We should use ByteArray, or better, introduce an UTF8String if it becomes that important. Code will be much much much cleaner and foolproof.
Nicolas
2010/2/2 Andreas Raab andreas.raab@gmx.de:
Levente Uzonyi wrote:
On Sun, 31 Jan 2010, Igor Stasenko wrote:
Well, utf8 is an octet stream (bytes), not characters. While we are seeking for '!' character, not byte. Logically, the data flow should be following: <primitive> -> ByteArray -> utf8 reader -> character stream -> '!'
This is far from reality, because
- #nextChunk doesn't work in binary mode:
'This is a chunk!!!' readStream nextChunk "===> 'This is a chunk!'" 'This is a chunk!!!' asByteArray readStream nextChunk "===> MNU"
- text converters don't do any conversion if the stream is binary
Right, although I think Igor's point is slightly different. You could implement #upTo: for example by applying to encoding to the argument and then do #upToAllEncoded: which takes an encoded character sequence as the argument. This would preserve the generality of #upTo: with the potential for more general speedup. I.e.,
upTo: aCharacter => upToEncoded: bytes => primitive read <= return encodedBytes <= converter decode: encodedBytes <= returns characters
(one assumption here is that the converter doesn't "embed" a particular character sequence as a part of another one which is true for UTF-8 but I'm not sure about other encodings).

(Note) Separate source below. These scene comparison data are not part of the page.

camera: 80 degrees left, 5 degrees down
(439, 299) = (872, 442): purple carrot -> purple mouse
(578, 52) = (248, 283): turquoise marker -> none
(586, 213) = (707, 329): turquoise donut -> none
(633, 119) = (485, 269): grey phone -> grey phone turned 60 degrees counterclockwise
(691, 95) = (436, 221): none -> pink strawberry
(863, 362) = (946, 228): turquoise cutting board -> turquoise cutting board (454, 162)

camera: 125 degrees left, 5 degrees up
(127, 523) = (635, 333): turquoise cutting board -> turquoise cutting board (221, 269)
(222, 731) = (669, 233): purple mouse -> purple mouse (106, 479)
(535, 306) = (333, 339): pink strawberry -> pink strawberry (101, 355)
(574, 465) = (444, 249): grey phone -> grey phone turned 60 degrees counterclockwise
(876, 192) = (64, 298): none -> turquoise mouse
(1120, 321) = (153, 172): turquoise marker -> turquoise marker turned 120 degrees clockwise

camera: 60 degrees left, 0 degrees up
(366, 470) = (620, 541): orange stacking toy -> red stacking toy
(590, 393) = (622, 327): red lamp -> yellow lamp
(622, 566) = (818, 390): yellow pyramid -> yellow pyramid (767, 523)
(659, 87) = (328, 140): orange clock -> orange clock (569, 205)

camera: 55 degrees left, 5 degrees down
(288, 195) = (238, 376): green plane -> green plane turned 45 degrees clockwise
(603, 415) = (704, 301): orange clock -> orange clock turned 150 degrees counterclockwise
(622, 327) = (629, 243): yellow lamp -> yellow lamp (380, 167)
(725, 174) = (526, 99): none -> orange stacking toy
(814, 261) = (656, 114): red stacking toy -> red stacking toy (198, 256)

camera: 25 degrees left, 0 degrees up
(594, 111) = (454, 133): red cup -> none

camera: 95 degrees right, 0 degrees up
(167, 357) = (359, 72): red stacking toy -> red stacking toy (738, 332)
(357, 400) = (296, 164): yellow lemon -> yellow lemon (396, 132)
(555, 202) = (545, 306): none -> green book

That's what my original questions were about (which are still unanswered):
- is it safe to assume that the encoding of source files will be
compatible with this "hack"?
- is it safe to assume that the source files are always UTF-8 encoded?
I think UTF-8 is going to be the only standard going forward. Precisely because it has such (often overlooked) extremely useful properties. So yes, I think it'd be safe to assume that this will work going forward.
Cheers, - Andreas